- [WHAT YOU WILL DO]:
**1.** Please rewrite the section of the Niger Delta oil report that opens with the words containing "On environmental concerns, Nangi-Obu" and closes with "improved environmental conditions.", replacing "stakeholders" with "local residents".
**2.** According to the Niger Delta oil report, who represented King Kevin Anugwo at the meeting?

- [DOCUMENT SEGMENT]:
════════════════════

In his words “They sit in Abuja and decide what happens in our region, yet we are not part of the oil governance of our own resources”.
He explained that marginal fields, though considered uneconomical by major oil firms, remain viable for indigenous operators, adding that their allocation had continued to fuel grievances in the Niger Delta.
The IYC scribe also warned of the implications of directional drilling, describing it as a growing threat to host communities.
“There could be oil wells in your community, and somebody elsewhere could be drilling that oil without your knowledge,” he cautioned.
On environmental concerns, Nangi-Obu condemned the persistent gas flaring in the region, blaming both international and local operators for failing to invest in gas processing infrastructure.
He, however, commended Pipeline Infrastructure Nigeria Limited for its engagement with host communities.
“Pipeline Infrastructure Nigeria Limited is doing the right thing by engaging stakeholders. Not all companies are doing what they are doing,” he stated.
Traditional rulers at the meeting, further acknowledged improvements linked to the company’s activities in their areas.
The Eze Ekpeye-Logbo, King Kevin Anugwo, represented by Dr Patricia Ogbonnaya, noted that “aquatic life that disappeared due to pollution is gradually returning,” attributing the development to improved environmental conditions.
Similarly, Chairman of the K-Dere Council of Chiefs, Chief Batom Mitee, said, “There is now peace in our community,” stressing,  increased oil production must translate into tangible benefits for host communities.

════════════════════

- [SOURCE INFORMATION]:
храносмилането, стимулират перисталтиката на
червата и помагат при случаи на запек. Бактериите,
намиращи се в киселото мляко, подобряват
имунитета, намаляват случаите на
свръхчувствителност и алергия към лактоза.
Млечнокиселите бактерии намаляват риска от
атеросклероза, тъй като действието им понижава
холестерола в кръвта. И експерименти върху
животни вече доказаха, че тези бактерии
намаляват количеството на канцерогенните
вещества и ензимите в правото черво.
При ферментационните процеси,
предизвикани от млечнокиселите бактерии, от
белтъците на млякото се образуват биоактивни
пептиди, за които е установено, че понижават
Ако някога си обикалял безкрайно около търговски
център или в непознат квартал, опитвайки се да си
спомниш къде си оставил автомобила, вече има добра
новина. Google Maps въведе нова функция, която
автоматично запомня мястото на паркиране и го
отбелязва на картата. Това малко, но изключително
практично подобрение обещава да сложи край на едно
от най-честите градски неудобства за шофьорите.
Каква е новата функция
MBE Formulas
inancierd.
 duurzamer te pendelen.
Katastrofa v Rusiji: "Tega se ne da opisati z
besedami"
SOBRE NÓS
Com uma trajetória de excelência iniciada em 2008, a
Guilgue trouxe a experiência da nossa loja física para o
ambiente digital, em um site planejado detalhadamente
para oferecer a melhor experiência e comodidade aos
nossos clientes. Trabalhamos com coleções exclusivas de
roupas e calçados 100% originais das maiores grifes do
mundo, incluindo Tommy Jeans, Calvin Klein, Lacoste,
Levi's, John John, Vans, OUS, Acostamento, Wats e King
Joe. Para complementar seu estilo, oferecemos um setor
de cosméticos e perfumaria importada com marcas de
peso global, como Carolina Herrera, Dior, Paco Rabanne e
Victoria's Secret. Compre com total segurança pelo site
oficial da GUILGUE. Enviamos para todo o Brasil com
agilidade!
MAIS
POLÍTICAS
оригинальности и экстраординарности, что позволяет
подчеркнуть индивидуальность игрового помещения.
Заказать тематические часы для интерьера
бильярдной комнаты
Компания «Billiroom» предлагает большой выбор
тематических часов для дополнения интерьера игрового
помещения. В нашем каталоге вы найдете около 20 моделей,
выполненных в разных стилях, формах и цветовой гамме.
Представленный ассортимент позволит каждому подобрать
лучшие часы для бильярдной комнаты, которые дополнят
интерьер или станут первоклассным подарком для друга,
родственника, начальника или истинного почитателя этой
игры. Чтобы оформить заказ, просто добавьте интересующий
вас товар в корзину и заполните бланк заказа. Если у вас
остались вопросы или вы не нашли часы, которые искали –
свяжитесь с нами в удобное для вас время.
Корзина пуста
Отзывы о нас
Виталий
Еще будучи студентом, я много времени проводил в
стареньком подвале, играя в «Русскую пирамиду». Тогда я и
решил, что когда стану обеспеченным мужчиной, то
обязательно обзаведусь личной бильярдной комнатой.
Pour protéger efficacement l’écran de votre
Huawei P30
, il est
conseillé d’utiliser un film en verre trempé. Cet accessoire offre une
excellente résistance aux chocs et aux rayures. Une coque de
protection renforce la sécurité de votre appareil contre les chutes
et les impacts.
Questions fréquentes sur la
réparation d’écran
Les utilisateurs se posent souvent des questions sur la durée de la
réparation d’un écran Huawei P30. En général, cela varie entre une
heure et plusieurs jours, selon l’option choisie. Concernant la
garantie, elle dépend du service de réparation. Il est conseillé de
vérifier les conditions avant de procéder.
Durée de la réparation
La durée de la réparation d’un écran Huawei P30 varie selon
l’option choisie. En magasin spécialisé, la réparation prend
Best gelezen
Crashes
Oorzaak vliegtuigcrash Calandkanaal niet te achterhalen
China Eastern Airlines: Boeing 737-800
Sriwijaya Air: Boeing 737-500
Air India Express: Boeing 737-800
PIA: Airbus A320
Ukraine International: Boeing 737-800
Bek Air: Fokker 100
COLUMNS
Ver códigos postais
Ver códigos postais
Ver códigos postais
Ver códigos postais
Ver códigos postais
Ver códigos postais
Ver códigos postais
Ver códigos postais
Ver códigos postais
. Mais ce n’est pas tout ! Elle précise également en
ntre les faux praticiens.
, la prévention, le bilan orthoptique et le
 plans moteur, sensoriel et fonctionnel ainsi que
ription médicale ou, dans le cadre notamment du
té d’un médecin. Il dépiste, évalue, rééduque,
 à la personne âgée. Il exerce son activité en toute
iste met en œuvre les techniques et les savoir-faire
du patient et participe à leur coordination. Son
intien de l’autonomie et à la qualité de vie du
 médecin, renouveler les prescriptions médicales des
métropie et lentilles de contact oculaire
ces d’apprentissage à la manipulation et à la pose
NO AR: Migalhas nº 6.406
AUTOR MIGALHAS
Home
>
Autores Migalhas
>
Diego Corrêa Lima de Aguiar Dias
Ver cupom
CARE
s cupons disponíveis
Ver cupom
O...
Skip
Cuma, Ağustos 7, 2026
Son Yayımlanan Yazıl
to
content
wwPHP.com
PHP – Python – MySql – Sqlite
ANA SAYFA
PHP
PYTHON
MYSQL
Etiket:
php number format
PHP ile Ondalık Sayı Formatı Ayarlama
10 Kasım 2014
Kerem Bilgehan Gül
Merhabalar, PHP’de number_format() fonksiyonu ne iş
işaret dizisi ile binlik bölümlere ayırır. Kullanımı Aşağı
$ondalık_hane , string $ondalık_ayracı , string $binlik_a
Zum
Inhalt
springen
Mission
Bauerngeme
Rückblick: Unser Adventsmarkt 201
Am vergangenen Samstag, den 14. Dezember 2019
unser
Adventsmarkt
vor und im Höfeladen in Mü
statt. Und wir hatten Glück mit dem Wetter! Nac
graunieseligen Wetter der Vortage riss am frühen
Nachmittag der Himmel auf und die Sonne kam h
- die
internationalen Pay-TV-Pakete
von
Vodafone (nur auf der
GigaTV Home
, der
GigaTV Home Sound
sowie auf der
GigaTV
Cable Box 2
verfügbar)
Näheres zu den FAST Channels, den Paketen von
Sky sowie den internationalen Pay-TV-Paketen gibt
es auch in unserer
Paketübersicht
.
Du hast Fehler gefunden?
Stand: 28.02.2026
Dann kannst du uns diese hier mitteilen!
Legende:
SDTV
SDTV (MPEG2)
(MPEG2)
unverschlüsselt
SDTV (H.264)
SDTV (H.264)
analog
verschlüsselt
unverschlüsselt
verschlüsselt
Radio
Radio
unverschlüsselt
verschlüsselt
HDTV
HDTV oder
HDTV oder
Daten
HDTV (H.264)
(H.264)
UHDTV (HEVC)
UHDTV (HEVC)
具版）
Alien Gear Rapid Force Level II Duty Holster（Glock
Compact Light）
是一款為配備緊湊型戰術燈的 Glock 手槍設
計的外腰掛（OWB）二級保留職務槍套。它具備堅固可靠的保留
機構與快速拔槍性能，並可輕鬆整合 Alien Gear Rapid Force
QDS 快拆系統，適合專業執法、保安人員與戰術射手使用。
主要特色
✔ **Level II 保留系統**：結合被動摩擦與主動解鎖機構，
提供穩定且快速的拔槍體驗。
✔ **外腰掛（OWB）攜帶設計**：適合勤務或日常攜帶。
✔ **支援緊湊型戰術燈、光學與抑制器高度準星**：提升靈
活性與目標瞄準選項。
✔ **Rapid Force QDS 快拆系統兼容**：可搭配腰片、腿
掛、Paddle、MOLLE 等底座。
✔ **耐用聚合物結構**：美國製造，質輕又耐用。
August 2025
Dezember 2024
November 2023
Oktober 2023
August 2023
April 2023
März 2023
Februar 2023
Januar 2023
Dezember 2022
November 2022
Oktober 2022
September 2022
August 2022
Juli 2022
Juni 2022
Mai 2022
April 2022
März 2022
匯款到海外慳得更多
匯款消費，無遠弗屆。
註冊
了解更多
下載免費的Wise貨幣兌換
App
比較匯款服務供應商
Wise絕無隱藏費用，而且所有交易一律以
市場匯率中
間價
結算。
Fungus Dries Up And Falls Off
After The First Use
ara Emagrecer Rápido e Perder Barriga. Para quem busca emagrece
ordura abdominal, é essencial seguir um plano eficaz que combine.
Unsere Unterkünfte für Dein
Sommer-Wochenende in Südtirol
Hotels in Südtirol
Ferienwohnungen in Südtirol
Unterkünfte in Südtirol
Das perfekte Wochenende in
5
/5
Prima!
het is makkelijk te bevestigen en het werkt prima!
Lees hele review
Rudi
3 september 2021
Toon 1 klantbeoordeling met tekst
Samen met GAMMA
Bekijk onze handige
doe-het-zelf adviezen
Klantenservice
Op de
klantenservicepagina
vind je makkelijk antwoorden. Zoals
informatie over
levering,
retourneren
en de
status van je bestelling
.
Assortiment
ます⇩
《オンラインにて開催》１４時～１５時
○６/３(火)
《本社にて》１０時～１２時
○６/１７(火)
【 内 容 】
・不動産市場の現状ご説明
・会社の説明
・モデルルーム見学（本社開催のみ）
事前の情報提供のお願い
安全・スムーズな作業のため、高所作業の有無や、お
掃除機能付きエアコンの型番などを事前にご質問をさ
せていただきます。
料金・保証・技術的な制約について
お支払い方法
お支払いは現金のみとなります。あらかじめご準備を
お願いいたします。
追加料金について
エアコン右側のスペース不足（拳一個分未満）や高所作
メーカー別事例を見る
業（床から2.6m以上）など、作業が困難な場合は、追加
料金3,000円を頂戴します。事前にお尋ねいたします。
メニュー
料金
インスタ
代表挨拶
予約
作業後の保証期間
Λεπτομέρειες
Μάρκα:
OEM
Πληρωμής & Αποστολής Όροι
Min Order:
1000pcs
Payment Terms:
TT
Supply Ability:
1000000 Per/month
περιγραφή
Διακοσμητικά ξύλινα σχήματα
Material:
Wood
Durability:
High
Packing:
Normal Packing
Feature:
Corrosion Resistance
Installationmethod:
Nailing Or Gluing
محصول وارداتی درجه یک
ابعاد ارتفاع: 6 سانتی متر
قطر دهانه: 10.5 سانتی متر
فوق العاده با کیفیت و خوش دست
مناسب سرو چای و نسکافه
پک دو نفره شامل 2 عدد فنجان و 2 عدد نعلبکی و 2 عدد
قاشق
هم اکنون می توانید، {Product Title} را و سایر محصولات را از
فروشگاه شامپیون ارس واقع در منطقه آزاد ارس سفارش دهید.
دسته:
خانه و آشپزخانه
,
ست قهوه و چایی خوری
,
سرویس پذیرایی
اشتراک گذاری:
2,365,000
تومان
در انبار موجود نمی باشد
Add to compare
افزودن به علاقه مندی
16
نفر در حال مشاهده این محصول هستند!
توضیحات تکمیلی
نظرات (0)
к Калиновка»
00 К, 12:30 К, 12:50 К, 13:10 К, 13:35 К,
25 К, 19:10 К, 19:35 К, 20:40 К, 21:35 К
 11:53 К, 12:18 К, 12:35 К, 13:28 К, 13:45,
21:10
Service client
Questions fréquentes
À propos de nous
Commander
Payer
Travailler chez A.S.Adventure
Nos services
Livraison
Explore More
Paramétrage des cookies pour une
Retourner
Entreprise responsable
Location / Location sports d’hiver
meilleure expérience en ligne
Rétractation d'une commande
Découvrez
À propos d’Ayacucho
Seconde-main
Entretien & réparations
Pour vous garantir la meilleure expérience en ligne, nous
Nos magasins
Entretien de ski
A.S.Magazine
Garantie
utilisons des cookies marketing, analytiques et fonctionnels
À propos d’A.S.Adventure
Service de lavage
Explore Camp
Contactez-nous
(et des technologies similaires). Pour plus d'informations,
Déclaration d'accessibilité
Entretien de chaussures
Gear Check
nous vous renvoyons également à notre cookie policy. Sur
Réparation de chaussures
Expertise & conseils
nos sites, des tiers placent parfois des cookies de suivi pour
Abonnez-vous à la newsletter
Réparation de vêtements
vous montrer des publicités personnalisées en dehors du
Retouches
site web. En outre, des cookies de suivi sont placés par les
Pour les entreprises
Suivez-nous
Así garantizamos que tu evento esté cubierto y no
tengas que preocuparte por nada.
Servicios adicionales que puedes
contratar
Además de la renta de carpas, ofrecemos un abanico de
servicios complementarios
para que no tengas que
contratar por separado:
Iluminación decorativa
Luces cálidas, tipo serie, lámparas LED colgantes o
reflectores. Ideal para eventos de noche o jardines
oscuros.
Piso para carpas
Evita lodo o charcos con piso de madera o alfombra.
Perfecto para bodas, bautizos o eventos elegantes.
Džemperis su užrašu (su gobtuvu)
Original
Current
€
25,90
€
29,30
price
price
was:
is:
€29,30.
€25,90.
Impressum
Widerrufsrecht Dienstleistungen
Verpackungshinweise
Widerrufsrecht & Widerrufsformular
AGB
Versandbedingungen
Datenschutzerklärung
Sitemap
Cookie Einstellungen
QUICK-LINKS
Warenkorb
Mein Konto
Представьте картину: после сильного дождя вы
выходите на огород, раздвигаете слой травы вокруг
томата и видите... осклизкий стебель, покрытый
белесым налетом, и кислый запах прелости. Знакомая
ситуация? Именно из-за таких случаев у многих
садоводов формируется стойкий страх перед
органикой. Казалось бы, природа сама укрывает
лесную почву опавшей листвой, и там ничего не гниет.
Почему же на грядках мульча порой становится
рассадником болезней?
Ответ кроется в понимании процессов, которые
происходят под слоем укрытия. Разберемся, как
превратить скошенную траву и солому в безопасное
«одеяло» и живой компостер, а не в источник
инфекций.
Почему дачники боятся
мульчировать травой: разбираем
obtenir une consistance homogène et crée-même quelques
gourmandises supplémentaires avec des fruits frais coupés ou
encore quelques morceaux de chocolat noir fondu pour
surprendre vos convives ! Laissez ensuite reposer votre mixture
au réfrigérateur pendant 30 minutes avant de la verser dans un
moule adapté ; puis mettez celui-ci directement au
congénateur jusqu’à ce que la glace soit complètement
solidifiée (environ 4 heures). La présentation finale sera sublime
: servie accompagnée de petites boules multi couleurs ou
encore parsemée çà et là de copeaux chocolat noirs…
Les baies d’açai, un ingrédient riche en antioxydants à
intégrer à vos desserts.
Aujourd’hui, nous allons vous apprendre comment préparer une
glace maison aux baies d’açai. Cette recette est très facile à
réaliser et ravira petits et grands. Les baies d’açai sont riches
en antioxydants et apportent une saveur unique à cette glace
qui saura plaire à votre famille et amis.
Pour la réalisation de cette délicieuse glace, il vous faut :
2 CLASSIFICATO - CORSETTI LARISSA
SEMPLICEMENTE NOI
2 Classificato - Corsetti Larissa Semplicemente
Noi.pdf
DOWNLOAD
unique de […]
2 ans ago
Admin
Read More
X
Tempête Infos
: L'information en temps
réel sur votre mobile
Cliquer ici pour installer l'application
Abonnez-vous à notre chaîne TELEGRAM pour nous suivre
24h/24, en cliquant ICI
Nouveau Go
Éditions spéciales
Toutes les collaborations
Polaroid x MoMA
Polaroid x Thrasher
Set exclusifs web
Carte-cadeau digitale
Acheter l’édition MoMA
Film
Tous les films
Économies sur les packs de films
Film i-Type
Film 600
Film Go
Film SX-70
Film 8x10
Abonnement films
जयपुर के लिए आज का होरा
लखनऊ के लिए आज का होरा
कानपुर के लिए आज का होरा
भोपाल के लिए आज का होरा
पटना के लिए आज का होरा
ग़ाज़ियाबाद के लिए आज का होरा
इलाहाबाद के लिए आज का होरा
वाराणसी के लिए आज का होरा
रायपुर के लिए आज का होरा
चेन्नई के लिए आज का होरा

════════════════════

- [TASK RESPONSES]:
**1.**
On environmental concerns, Nangi-Obu condemned the persistent gas flaring in the region, blaming both international and local operators for failing to invest in gas processing infrastructure.
He, however, commended Pipeline Infrastructure Nigeria Limited for its engagement with host communities.
“Pipeline Infrastructure Nigeria Limited is doing the right thing by engaging local residents. Not all companies are doing what they are doing,” he stated.
Traditional rulers at the meeting, further acknowledged improvements linked to the company’s activities in their areas.
The Eze Ekpeye-Logbo, King Kevin Anugwo, represented by Dr Patricia Ogbonnaya, noted that “aquatic life that disappeared due to pollution is gradually returning,” attributing the development to improved environmental conditions.

**2.** Dr Patricia Ogbonnaya